Veio tarde e quase fora de horas a primeira afirmação de Wilfried Nancy como novo treinador dos católicos. À quinta oportunidade, já depois de derrota europeia e final da Taça da Liga perdida, numa situação já de si quase insustentável, a equipa mostrou que realmente quer estar com o treinador – que o sistema inovador trazido de Columbus pode demorar mais a assimilar.
Contra o Aberdeen, o 3-1 final não reflectiu o tremendo poderio ofensivo, com 4,38 golos esperados e múltiplas bolas nos postes. Respira-se finalmente fundo e o francês de 48 anos (1977) ganha alguma margem de manobra.

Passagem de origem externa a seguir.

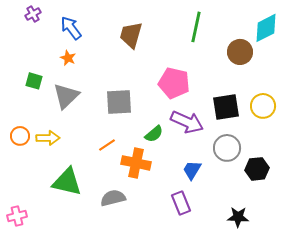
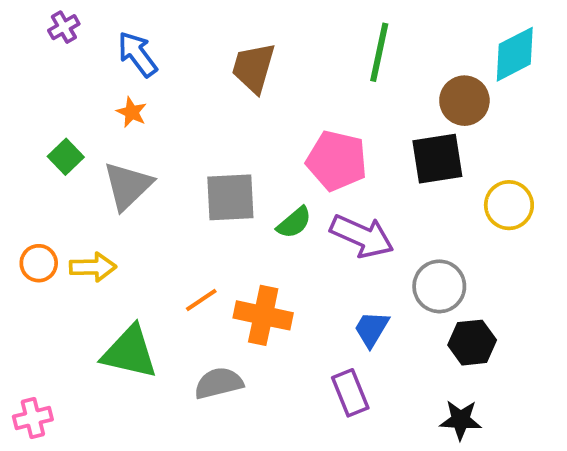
green square: (34, 81) -> (66, 157), turned 30
black square: (226, 107) -> (437, 159), moved
green semicircle: (154, 134) -> (294, 223), moved
orange line: (107, 145) -> (201, 300), moved
black hexagon: (257, 169) -> (472, 343), moved

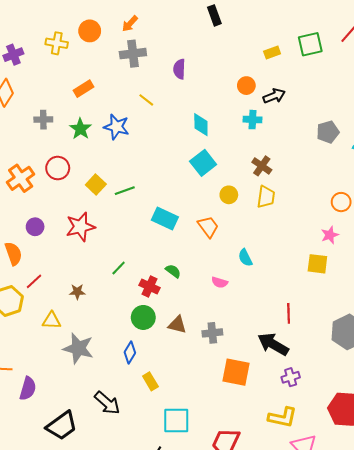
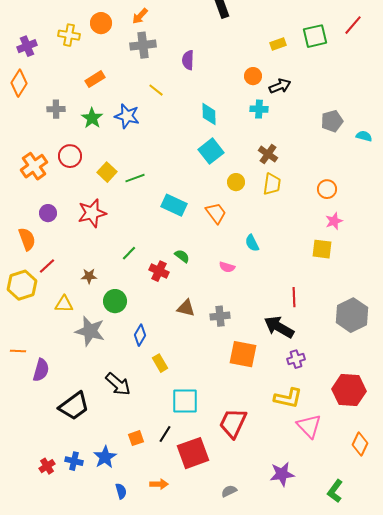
orange circle: (341, 202) -> (327, 189), moved
green circle: (143, 317) -> (115, 301), moved

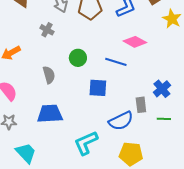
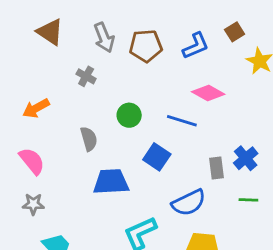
blue square: (98, 88) -> (157, 157), turned 30
gray rectangle: (141, 105) -> (217, 168), moved
blue trapezoid: (50, 114) -> (111, 182), moved

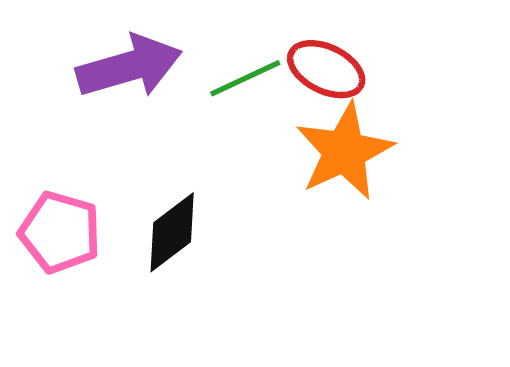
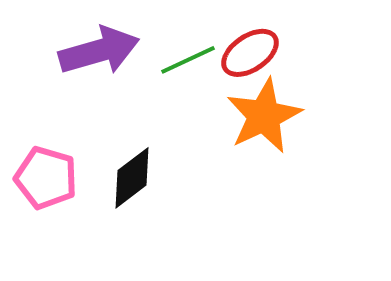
red ellipse: (326, 69) -> (250, 53), turned -60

Depois do fiasco Russel Martin no outro lado de Glasgow, havia quem no Celtic Park já lhe discernisse as mesmas tendências para o caricato; afigurava-se até o impensável, que o recorde de menor tempo no banco dos católicos seria destronado categoricamente, de oito meses passando a três semanas. Se a derrota com a Roma de Gasperini submeteu os adeptos à resignação pela substancial diferença de qualidade individual, a reviravolta sofrida em Dundee, perante o United, tomou contornos cómicos: o Dundee não vencia há sete jogos para todas as competições e não vencia o Celtic há… 11 anos.
Tornava-se evidente para muitos que a saída de Martin O’Neill tinha sido um erro. Apesar das poucas perspectivas de longo prazo, o histórico norte-irlandês (responsável pela última final europeia do Celtic, em 2003, frente ao FCPorto) conseguira sete vitórias nos oito jogos como interino. Nancy, com quatro derrotas consecutivas, igualava um recorde de 47 anos; O Celtic, com 16 neste ano civil, contrastava enquanto clube com a sua versão imediatamente anterior, de 2024, no qual só perdera… duas vezes.
Wilfred nasceu de pai guadalupensinho e mãe com raízes no Senegal e Cabo-Verde. Criado em França, construiu carreira pelas profundezas do desporto gaulês. O pico atingiu-o como profissional do Toulon, e o talento não lhe possibilitou jogar acima das possibilidades de Beaucorois, Raon-L’Etape, Ivry, Noisy-le-Sec, Châtellerautt e Orléans e, por isso, não rejeitou quando teve a oportunidade de agarrar uma bolsa universitária canadiana e fazer-se treinador nas Américas. Em Montréal, cresceu até ser treinador da equipa principal e competir na MLS em 2021; O salto no ano seguinte para o Columbus Crew justificou-lhe as boas indicações técnico-táticas e foi lá que se cumpriu treinador de sucesso – duas taças da MLS, futebol continental e Treinador do Ano em 2024.
O sucesso conseguiu-o com base nas virtudes do Relacionismo que vai fazendo moda nas correntes táticas mais vanguardistas do jogo, num 3-4-3 versátil que constrói numa organização em 3-2 e na qual os centrais são obrigados a preponderância na construção e mobilidade posicional. Não era raro ver um dos centrais do Columbus a progredir e a associar-se com o meio-campo, criando superioridades zonais em esquemas assimétricos para garantir o controlo da posse, inclinando o campo a seu favor. O corte abrupto com que Nancy fez questão de se apresentar, rejeitando desde logo as matrizes de 4-3-3 implementadas por Brendan Rodgers ou Ange Postecoglou e aproveitadas pragmaticamente por O’Neill, criou desde logo desconfiança nas bancadas do Celtic Park, onde o sucesso tem que ser permanente e há pouca paciência para experimentações.
O aparente choque tático sentido pela equipa foi uma das razões encontradas para a série inicial de derrotas consecutivas. Enfatizadas pela turbulência da mudança, as críticas a Nancy tornaram-se impiedosas – que estava fora de pé, que a postura competitiva requerida na MLS não se adequa às exigências europeias, e que o próprio treinador não seria até o homem certo para o projecto.
Com o Hearts a disparar na liderança da Premiership escocesa, Nancy reagiu à pressão numa série de posts nas redes sociais e com declarações pouco ortodoxas, ao lançar a frase «Nothing to prove» – argumentando que sabia bem onde estava e que conhecia o futebol escocês, porque estivera para assinar, certa vez, pelo Carlisle United; tendo que ser relembrado pelo grito da multidão que a cidade da Cumbria já não é propriedade escocesa há quase mil anos.
Mas uma vitória convincente deu-lhe um balão de oxigénio que tem tudo para encher por largos meses, caso consiga manter a toada exibicional conseguida frente ao Aberdeen: até final do ano, visita Livingston e Motherwell; a 3 de Janeiro, joga o Old Firm em casa e depois tem oportunidade de vingar o Dundee, também no Celtic Park.